Understanding the chemistry and physics of polymer systems challenges scientists from a wide spectrum of research areas, ranging from polymer science to molecular electronic structure theory. One of the characteristic features of polymer systems is that their physics involve a multitude of different length and time scales, which generally render the determination of their structure and physical properties on a detailed level computationally exhaustive. To overcome this difficulty, novel field-theoretic methodologies based on the mean field approximation have emerged recently and have proven to deliver useful results in the calculation of mesoscopic polymer models in the regime of high monomer concentrations. In this review we demonstrate that the field-theoretic approach is not only an useful formalism for treating highly concentrated polymer systems on the mesoscopic level of description, but that it is also a promising theoretical tool, to solve the multiscale problems arising in the calculation of physical properties of a wide variety of neutral and charged polymer materials. To this end, we show that the field-theoretic approach possesses the advantageous property to enable the treatment of all levels of description, spanning from the quantum to the continuum scale, within an unified theoretical framework.
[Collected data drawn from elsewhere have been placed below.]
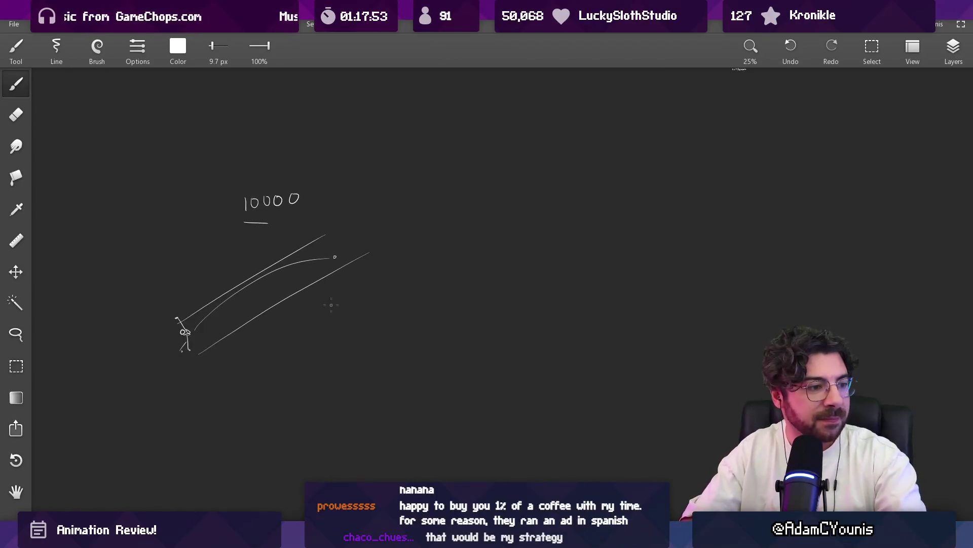
pyautogui.moveTo(317, 245); pyautogui.dragTo(238, 213)
pyautogui.moveTo(248, 292)
pyautogui.mouseDown()
pyautogui.moveTo(479, 304)
pyautogui.moveTo(497, 258)
pyautogui.moveTo(410, 296)
pyautogui.mouseUp()
pyautogui.scroll(1, 446, 275)
pyautogui.moveTo(595, 172)
pyautogui.mouseDown()
pyautogui.moveTo(634, 164)
pyautogui.moveTo(598, 167)
pyautogui.moveTo(620, 163)
pyautogui.mouseUp()
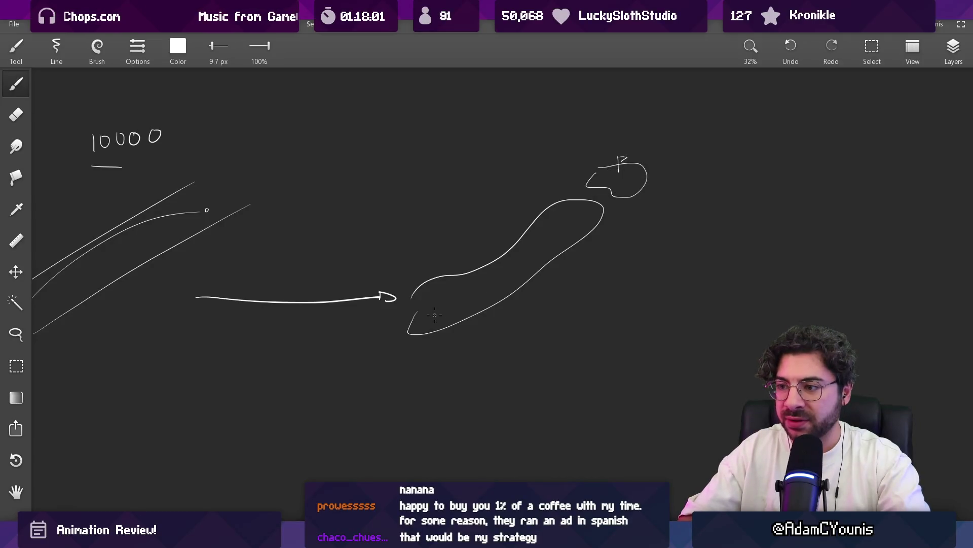
# - Write 10001 below the arrow
pyautogui.scroll(-2, 434, 315)
pyautogui.scroll(1, 475, 284)
pyautogui.scroll(-3, 475, 251)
On the example of the coupling of the mesoscopic and continuum scale, we show that this specific feature constitutes a crucial advantage of field-theoretic approaches with regard to current state-of-the-art particle-based simulation methodologies for connecting different levels of description. Another major benefit relates to their favorable approximation characteristics, which permit to devise efficient approximation strategies for evaluating sophisticated polymer solution models in the low to moderate regime of monomer concentrations in a reliable way. To show this, we present novel low-cost approximation strategies beyond the mean field level of approximation using effective renormalization concepts, originating from the domain of quantum field theory, and demonstrate their usefulness in the calculation of structure and physical properties of several polymer models, described at various levels of description.

The computation of open many-particle systems at high densities is a major challenge since many decades due to the inherent limitations of grand canonical simulation methods based on particle exchange algorithms. In this paper we report on the statistical convergence behavior in the high density regime of a recently developed alternative called the grand canonical auxiliary field Monte Carlo method. We show on a common soft matter model widely used in polymer simulation that it possesses a more appropriate statistical behavior in the dense regime than the currently employed grand canonical Monte Carlo methods relying on particle exchange algorithms.